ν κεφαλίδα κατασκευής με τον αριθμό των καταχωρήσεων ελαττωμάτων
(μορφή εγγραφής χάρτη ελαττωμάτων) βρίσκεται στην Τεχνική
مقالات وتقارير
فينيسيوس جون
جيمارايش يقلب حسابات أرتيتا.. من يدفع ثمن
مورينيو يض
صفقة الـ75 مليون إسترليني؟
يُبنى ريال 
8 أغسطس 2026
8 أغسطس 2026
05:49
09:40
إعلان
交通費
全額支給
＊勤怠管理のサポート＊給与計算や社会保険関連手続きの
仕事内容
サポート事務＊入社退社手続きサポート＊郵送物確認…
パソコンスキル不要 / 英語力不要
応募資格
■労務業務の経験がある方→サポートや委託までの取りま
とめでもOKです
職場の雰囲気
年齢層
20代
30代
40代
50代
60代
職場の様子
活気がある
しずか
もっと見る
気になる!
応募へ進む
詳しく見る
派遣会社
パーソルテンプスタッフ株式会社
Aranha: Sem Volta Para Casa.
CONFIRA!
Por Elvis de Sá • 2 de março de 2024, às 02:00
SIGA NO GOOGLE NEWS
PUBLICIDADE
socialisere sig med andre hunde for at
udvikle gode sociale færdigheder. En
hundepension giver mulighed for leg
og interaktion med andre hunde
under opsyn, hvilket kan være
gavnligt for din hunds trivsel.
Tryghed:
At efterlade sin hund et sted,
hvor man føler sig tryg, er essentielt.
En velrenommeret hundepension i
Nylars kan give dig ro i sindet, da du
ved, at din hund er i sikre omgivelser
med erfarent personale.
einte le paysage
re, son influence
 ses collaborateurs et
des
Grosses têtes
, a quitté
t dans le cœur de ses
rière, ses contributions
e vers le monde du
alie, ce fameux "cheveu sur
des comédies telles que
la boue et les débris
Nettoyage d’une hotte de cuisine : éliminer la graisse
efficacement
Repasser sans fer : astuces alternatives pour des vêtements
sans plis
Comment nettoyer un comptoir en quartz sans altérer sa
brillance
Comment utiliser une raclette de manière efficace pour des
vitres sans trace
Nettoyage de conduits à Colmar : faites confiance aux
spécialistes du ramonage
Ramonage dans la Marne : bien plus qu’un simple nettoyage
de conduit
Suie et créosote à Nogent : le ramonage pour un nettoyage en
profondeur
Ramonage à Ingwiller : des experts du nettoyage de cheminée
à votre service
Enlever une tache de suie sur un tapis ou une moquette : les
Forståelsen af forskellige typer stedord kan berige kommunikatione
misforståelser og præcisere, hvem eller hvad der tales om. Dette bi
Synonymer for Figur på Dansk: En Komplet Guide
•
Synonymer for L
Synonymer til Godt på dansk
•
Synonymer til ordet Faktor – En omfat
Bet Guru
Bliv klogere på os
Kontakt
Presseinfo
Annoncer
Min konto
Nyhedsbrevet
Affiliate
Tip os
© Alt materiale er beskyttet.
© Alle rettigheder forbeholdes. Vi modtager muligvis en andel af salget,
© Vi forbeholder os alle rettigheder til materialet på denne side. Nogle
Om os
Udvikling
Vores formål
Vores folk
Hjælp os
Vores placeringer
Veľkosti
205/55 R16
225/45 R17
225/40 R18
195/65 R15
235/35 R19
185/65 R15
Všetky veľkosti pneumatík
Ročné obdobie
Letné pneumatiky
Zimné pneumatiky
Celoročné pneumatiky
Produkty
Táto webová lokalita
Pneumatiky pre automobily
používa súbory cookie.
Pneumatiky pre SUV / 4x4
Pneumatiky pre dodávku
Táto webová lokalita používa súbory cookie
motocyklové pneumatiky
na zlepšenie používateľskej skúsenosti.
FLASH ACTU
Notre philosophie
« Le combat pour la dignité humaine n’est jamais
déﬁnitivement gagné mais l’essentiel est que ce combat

• • • • •

What are the lines above, starting at the one with "(μορφή εγγραφής χάρτη" and ending at the one with "vitres sans trace"? Give them again exactly, and only them.

**OUTPUT**
(μορφή εγγραφής χάρτη ελαττωμάτων) βρίσκεται στην Τεχνική
مقالات وتقارير
فينيسيوس جون
جيمارايش يقلب حسابات أرتيتا.. من يدفع ثمن
مورينيو يض
صفقة الـ75 مليون إسترليني؟
يُبنى ريال 
8 أغسطس 2026
8 أغسطس 2026
05:49
09:40
إعلان
交通費
全額支給
＊勤怠管理のサポート＊給与計算や社会保険関連手続きの
仕事内容
サポート事務＊入社退社手続きサポート＊郵送物確認…
パソコンスキル不要 / 英語力不要
応募資格
■労務業務の経験がある方→サポートや委託までの取りま
とめでもOKです
職場の雰囲気
年齢層
20代
30代
40代
50代
60代
職場の様子
活気がある
しずか
もっと見る
気になる!
応募へ進む
詳しく見る
派遣会社
パーソルテンプスタッフ株式会社
Aranha: Sem Volta Para Casa.
CONFIRA!
Por Elvis de Sá • 2 de março de 2024, às 02:00
SIGA NO GOOGLE NEWS
PUBLICIDADE
socialisere sig med andre hunde for at
udvikle gode sociale færdigheder. En
hundepension giver mulighed for leg
og interaktion med andre hunde
under opsyn, hvilket kan være
gavnligt for din hunds trivsel.
Tryghed:
At efterlade sin hund et sted,
hvor man føler sig tryg, er essentielt.
En velrenommeret hundepension i
Nylars kan give dig ro i sindet, da du
ved, at din hund er i sikre omgivelser
med erfarent personale.
einte le paysage
re, son influence
 ses collaborateurs et
des
Grosses têtes
, a quitté
t dans le cœur de ses
rière, ses contributions
e vers le monde du
alie, ce fameux "cheveu sur
des comédies telles que
la boue et les débris
Nettoyage d’une hotte de cuisine : éliminer la graisse
efficacement
Repasser sans fer : astuces alternatives pour des vêtements
sans plis
Comment nettoyer un comptoir en quartz sans altérer sa
brillance
Comment utiliser une raclette de manière efficace pour des
vitres sans trace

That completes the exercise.